Objective 5 Functional analysis of LRR RLK phosphorylation sites. The functional significance of each of the identified and predicted phosphorylation sites in BRI1 and BAK1 were assessed by site-directed mutagenesis of each specific Ser or Thr to Ala or Asp, and each Tyr to Phe or Asp. Mutated constructs were examined by biochemical analysis in vitro and testing for the ability of the altered construct to rescue the weak bri1-5 BR-insensitive mutant in planta, as described in detail in three publications (Wang et al., 2005; Wang et al., 2008, Oh et al., 2009). Over 50 transgenic lines with mutations in the JM region, activation loop and CT region were generated for BRI1 and another 40 such lines were generated for BAK1, creating a valuable resource for further studies on the role of specific phosphorylation sites in protein-protein interaction. A similar approach is being used to functionally characterize individual phosphorylation sites in several LRR RLKs of known function in collaboration with other research groups.

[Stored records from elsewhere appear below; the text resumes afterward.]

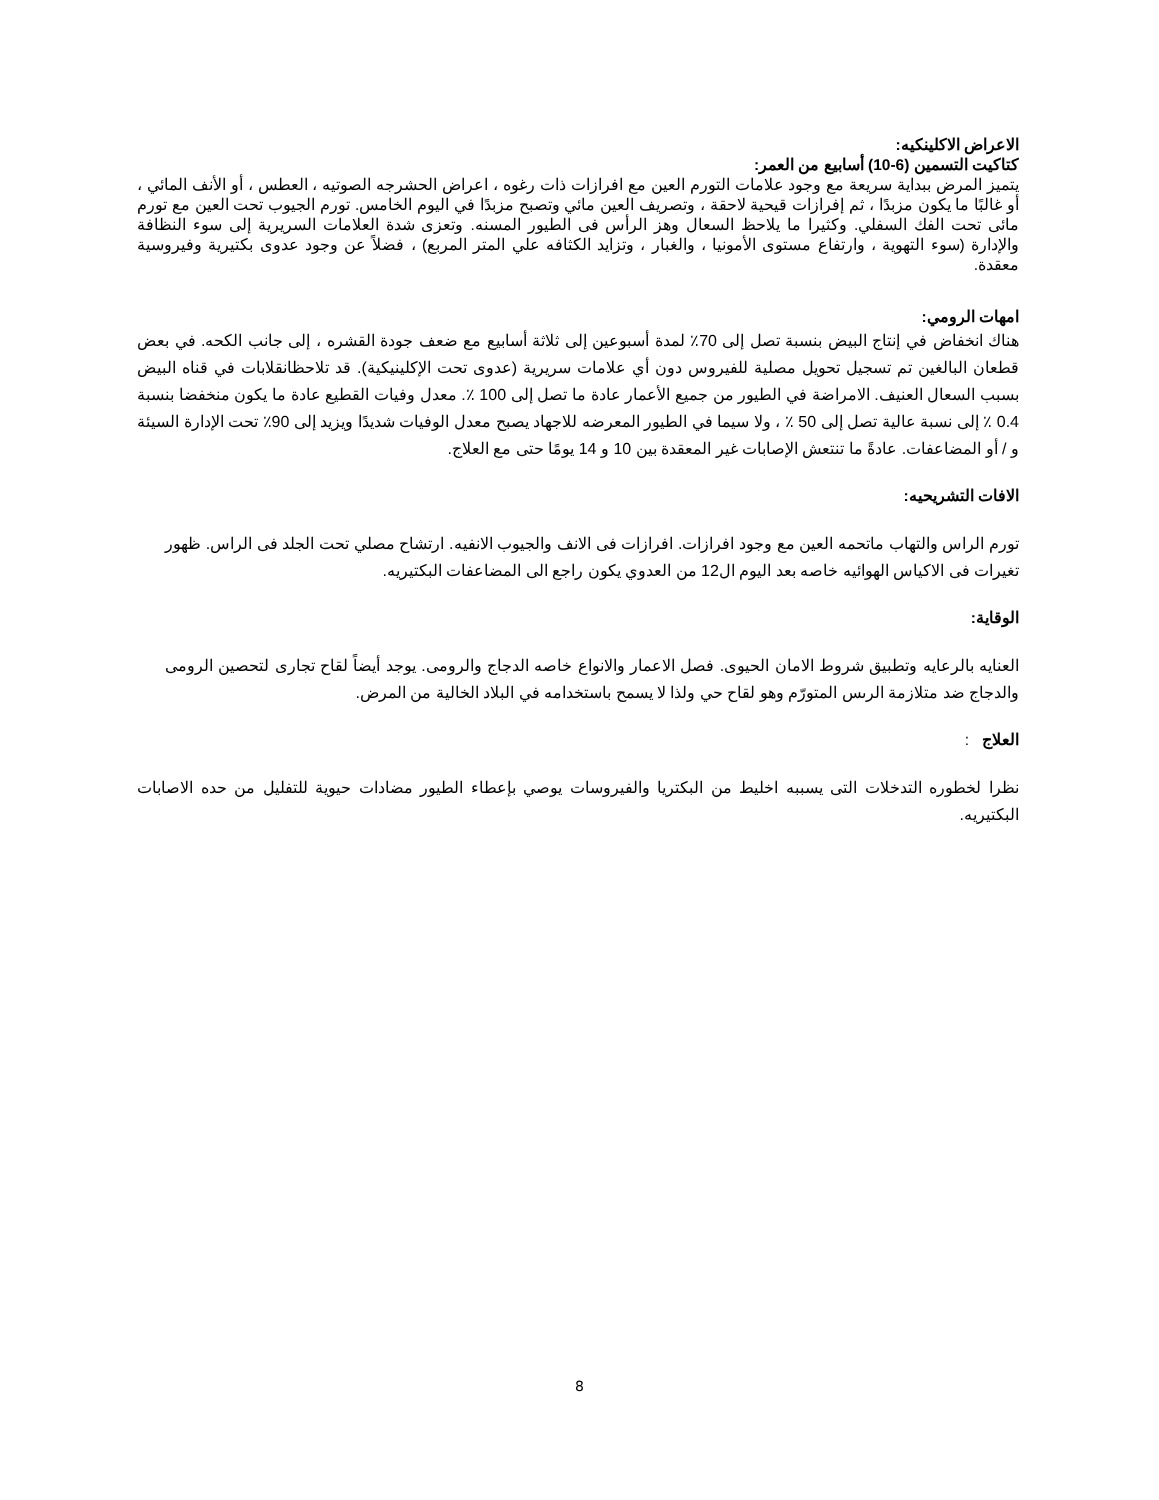الاعراض الاكلينكيه:
كتاكيت التسمين (6-10) أسابيع من العمر:
يتميز المرض ببداية سريعة مع وجود علامات التورم العين مع افرازات ذات رغوه ، اعراض الحشرجه الصوتيه ، العطس ، أو الأنف المائي ، أو غالبًا ما يكون مزبدًا ، ثم إفرازات قيحية لاحقة ، وتصريف العين مائي وتصبح مزبدًا في اليوم الخامس. تورم الجيوب تحت العين مع تورم مائى تحت الفك السفلي. وكثيرا ما يلاحظ السعال وهز الرأس فى الطيور المسنه. وتعزى شدة العلامات السريرية إلى سوء النظافة والإدارة (سوء التهوية ، وارتفاع مستوى الأمونيا ، والغبار ، وتزايد الكثافه علي المتر المربع) ، فضلاً عن وجود عدوى بكتيرية وفيروسية معقدة.
امهات الرومي:
هناك انخفاض في إنتاج البيض بنسبة تصل إلى 70٪ لمدة أسبوعين إلى ثلاثة أسابيع مع ضعف جودة القشره ، إلى جانب الكحه. في بعض قطعان البالغين تم تسجيل تحويل مصلية للفيروس دون أي علامات سريرية (عدوى تحت الإكلينيكية). قد تلاحظانقلابات في قناه البيض بسبب السعال العنيف. الامراضة في الطيور من جميع الأعمار عادة ما تصل إلى 100 ٪. معدل وفيات القطيع عادة ما يكون منخفضا بنسبة 0.4 ٪ إلى نسبة عالية تصل إلى 50 ٪ ، ولا سيما في الطيور المعرضه للاجهاد يصبح معدل الوفيات شديدًا ويزيد إلى 90٪ تحت الإدارة السيئة و / أو المضاعفات. عادةً ما تنتعش الإصابات غير المعقدة بين 10 و 14 يومًا حتى مع العلاج.
الافات التشريحيه:
تورم الراس والتهاب ماتحمه العين مع وجود افرازات. افرازات فى الانف والجيوب الانفيه. ارتشاح مصلي تحت الجلد فى الراس. ظهور تغيرات فى الاكياس الهوائيه خاصه بعد اليوم ال12 من العدوي يكون راجع الى المضاعفات البكتيريه.
الوقاية:
العنايه بالرعايه وتطبيق شروط الامان الحيوى. فصل الاعمار والانواع خاصه الدجاج والرومى. يوجد أيضاً لقاح تجارى لتحصين الرومى والدجاج ضد متلازمة الرىس المتورّم وهو لقاح حي ولذا لا يسمح باستخدامه في البلاد الخالية من المرض.
العلاج :
نظرا لخطوره التدخلات التى يسببه اخليط من البكتريا والفيروسات يوصي بإعطاء الطيور مضادات حيوية للتفليل من حده الاصابات البكتيريه.
8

Objective 6 Studies of LRR/RLK interactions. We are examining in planta interactions between LRR RLKs by co-immunoprecipitation experiments in plants expressing both proteins with different epitope tags. Our prototype for LRR RLK interaction studies is the BRI1/BAK1 model system. Our studies combining LC/MS/MS analysis, functional characterization in mutant backgrounds and in vitro biochemical studies allowed us to develop a novel sequential transphosphorylation model of BRI1/BAK1 interaction that shows plant receptor kinases share some of the properties of both TGF-β and receptor tyrosine kinases in mammals while retaining unique plant-specific features (Wang et al., 2008). It will be of interest to test this model on other LRR RLK interactions uncovered in the project. Using similar methods, we also studied in detail the interaction with BRI1 of the LRR RLKs most closely related to BAK1, including SERK1, SERK2 and BKK1 (SERK4). The results of some of these studies have been published (He et al., 2007) and others are in preparation for submission.